# Task prompt
Go line by line through the records below. Copy whichever lines contain the string "Суксунский".

Dataset items:
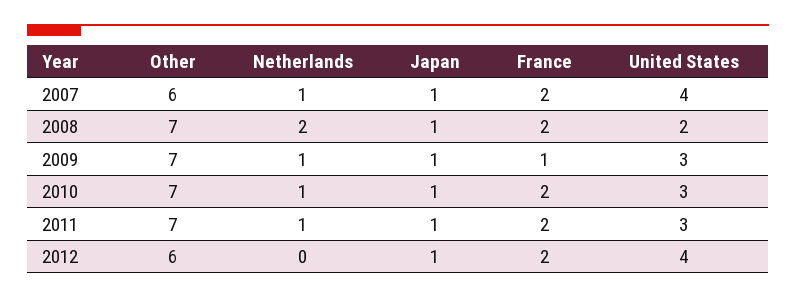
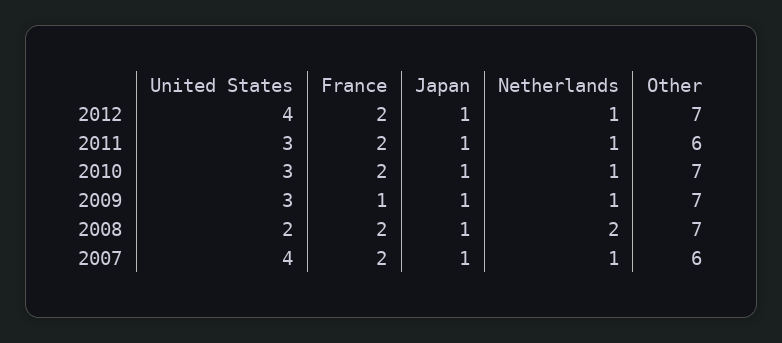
  {
    "Other": {
      "2007": 6,
      "2008": 7,
      "2009": 7,
      "2010": 7,
-     "2011": 7,
+     "2011": 6,
-     "2012": 6
+     "2012": 7
    },
    "Netherlands": {
      "2007": 1,
      "2008": 2,
      "2009": 1,
      "2010": 1,
      "2011": 1,
-     "2012": 0
+     "2012": 1
    },
    "Japan": {
      "2007": 1,
      "2008": 1,
      "2009": 1,
      "2010": 1,
      "2011": 1,
      "2012": 1
    },
    "France": {
      "2007": 2,
      "2008": 2,
      "2009": 1,
      "2010": 2,
      "2011": 2,
      "2012": 2
    },
    "United States": {
      "2007": 4,
      "2008": 2,
      "2009": 3,
      "2010": 3,
      "2011": 3,
      "2012": 4
    }
  }

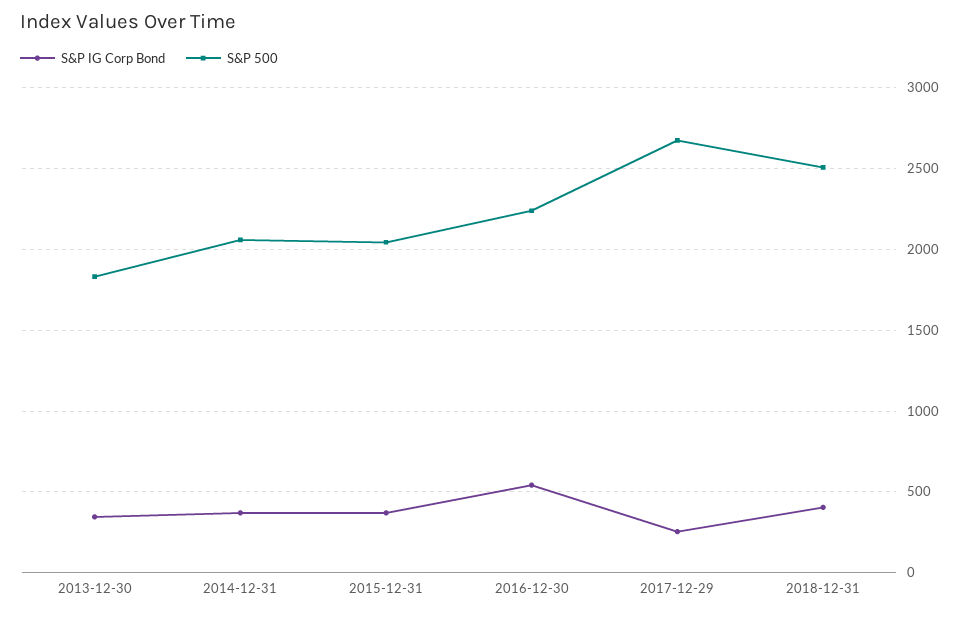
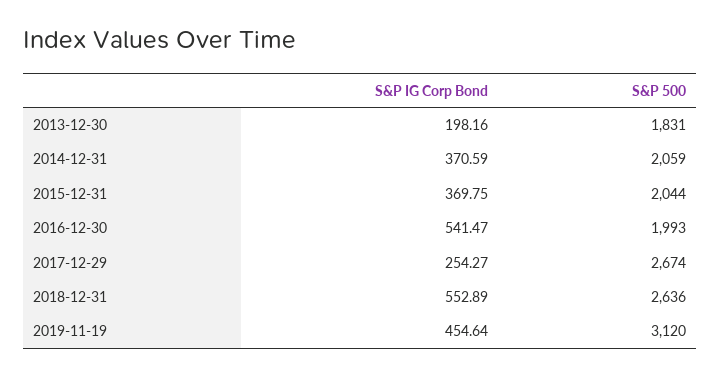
  {
    "S&P IG Corp Bond": {
-     "2013-12-30": 350,
+     "2013-12-30": 198.16,
      "2014-12-31": 370.59,
      "2015-12-31": 369.75,
      "2016-12-30": 541.47,
      "2017-12-29": 254.27,
-     "2018-12-31": 400
+     "2018-12-31": 552.89,
+     "2019-11-19": 454.64
    },
    "S&P 500": {
      "2013-12-30": 1831,
      "2014-12-31": 2059,
      "2015-12-31": 2044,
-     "2016-12-30": 2250,
+     "2016-12-30": 1993,
      "2017-12-29": 2674,
-     "2018-12-31": 2500
+     "2018-12-31": 2636,
+     "2019-11-19": 3120
    }
  }

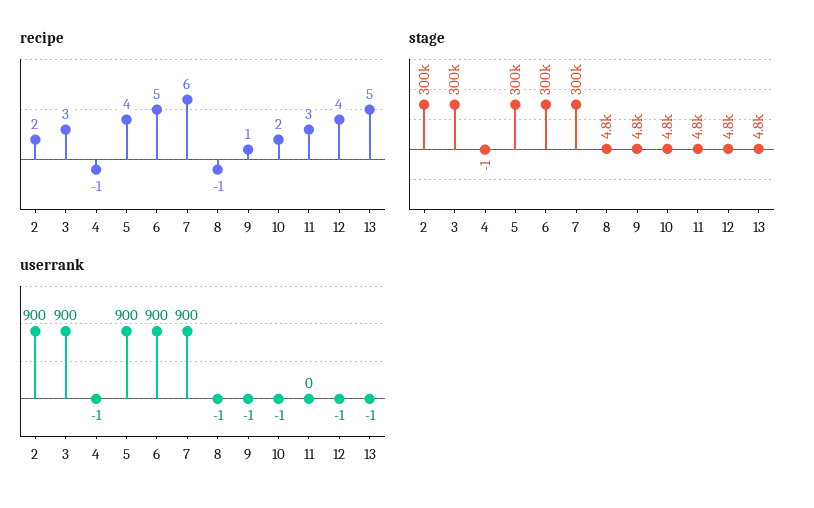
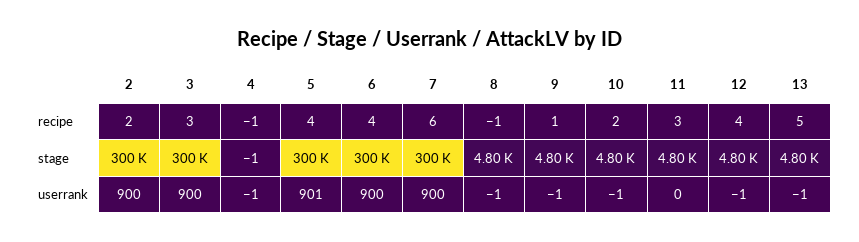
  {
    "recipe": {
      "2": 2,
      "3": 3,
      "4": -1,
      "5": 4,
-     "6": 5,
+     "6": 4,
      "7": 6,
      "8": -1,
      "9": 1,
      "10": 2,
      "11": 3,
      "12": 4,
      "13": 5
    },
    "stage": {
      "2": 300000,
      "3": 300000,
      "4": -1,
      "5": 300000,
      "6": 300000,
      "7": 300000,
      "8": 4800,
      "9": 4800,
      "10": 4800,
      "11": 4800,
      "12": 4800,
      "13": 4800
    },
    "userrank": {
      "2": 900,
      "3": 900,
      "4": -1,
-     "5": 900,
+     "5": 901,
      "6": 900,
      "7": 900,
      "8": -1,
      "9": -1,
      "10": -1,
      "11": 0,
      "12": -1,
      "13": -1
    }
  }

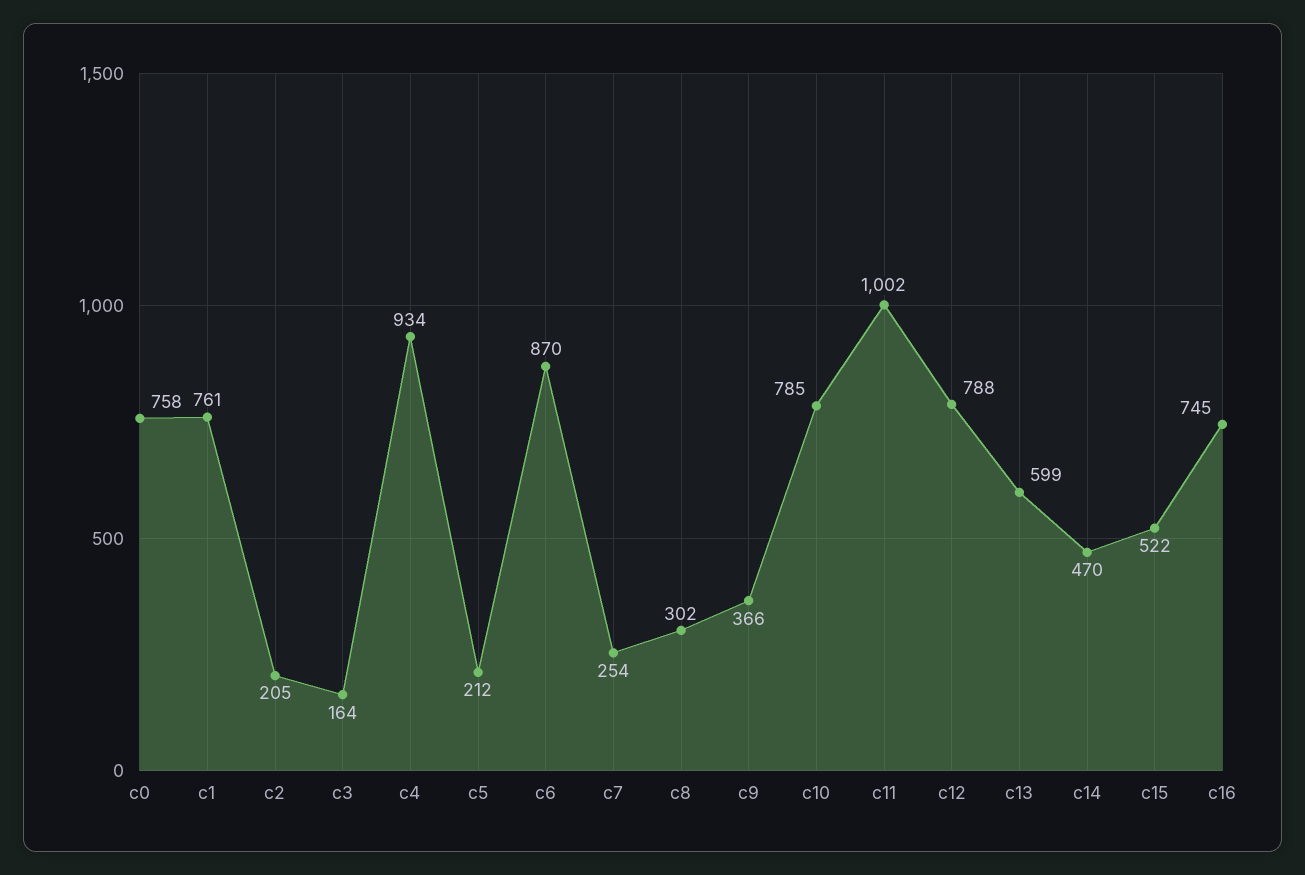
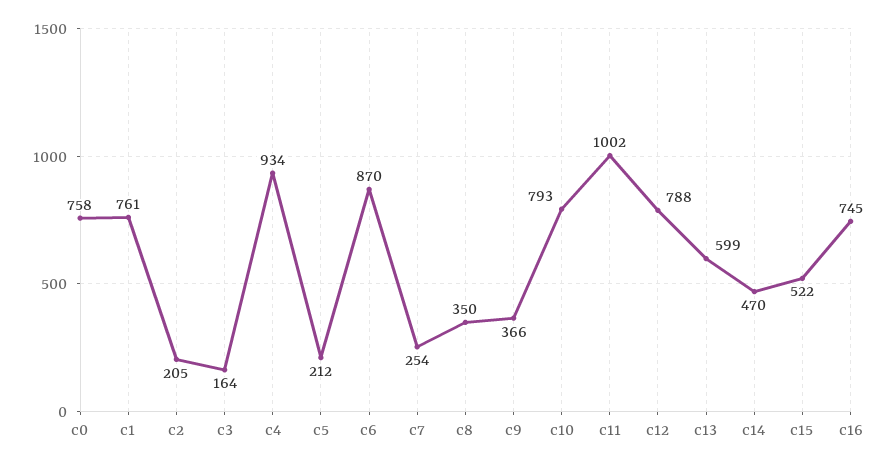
  {
    "c0": 758,
    "c1": 761,
    "c2": 205,
    "c3": 164,
    "c4": 934,
    "c5": 212,
    "c6": 870,
    "c7": 254,
-   "c8": 302,
+   "c8": 350,
    "c9": 366,
-   "c10": 785,
+   "c10": 793,
    "c11": 1002,
    "c12": 788,
    "c13": 599,
    "c14": 470,
    "c15": 522,
    "c16": 745
  }

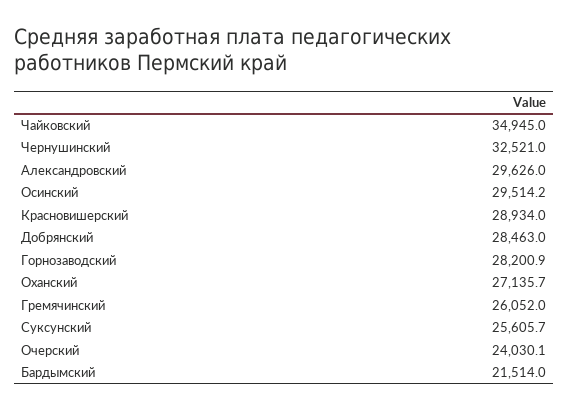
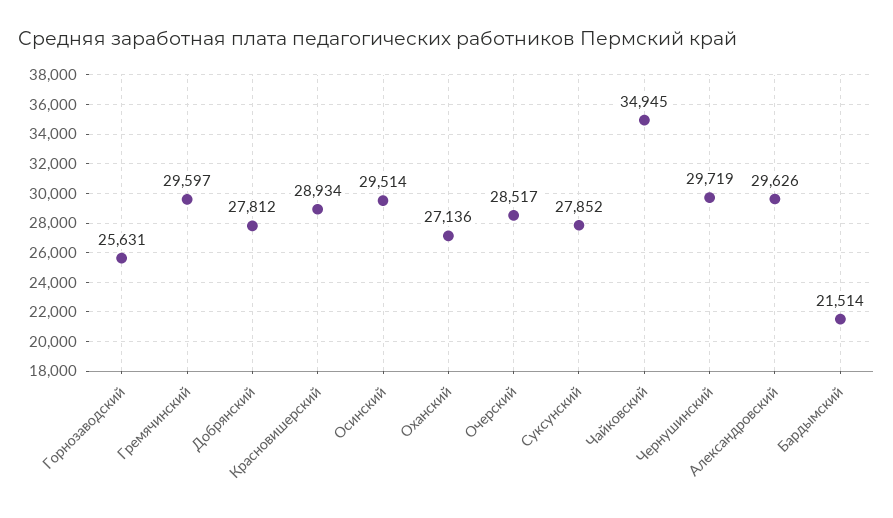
  {
    "Чайковский": 34945,
-   "Чернушинский": 32521,
+   "Чернушинский": 29719,
    "Александровский": 29626,
    "Осинский": 29514.2,
    "Красновишерский": 28934,
-   "Добрянский": 28463,
+   "Добрянский": 27812,
-   "Горнозаводский": 28200.9,
+   "Горнозаводский": 25631,
    "Оханский": 27135.7,
-   "Гремячинский": 26052,
+   "Гремячинский": 29597,
-   "Суксунский": 25605.7,
+   "Суксунский": 27852,
-   "Очерский": 24030.1,
+   "Очерский": 28517,
    "Бардымский": 21514
  }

# Response
-   "Суксунский": 25605.7,
+   "Суксунский": 27852,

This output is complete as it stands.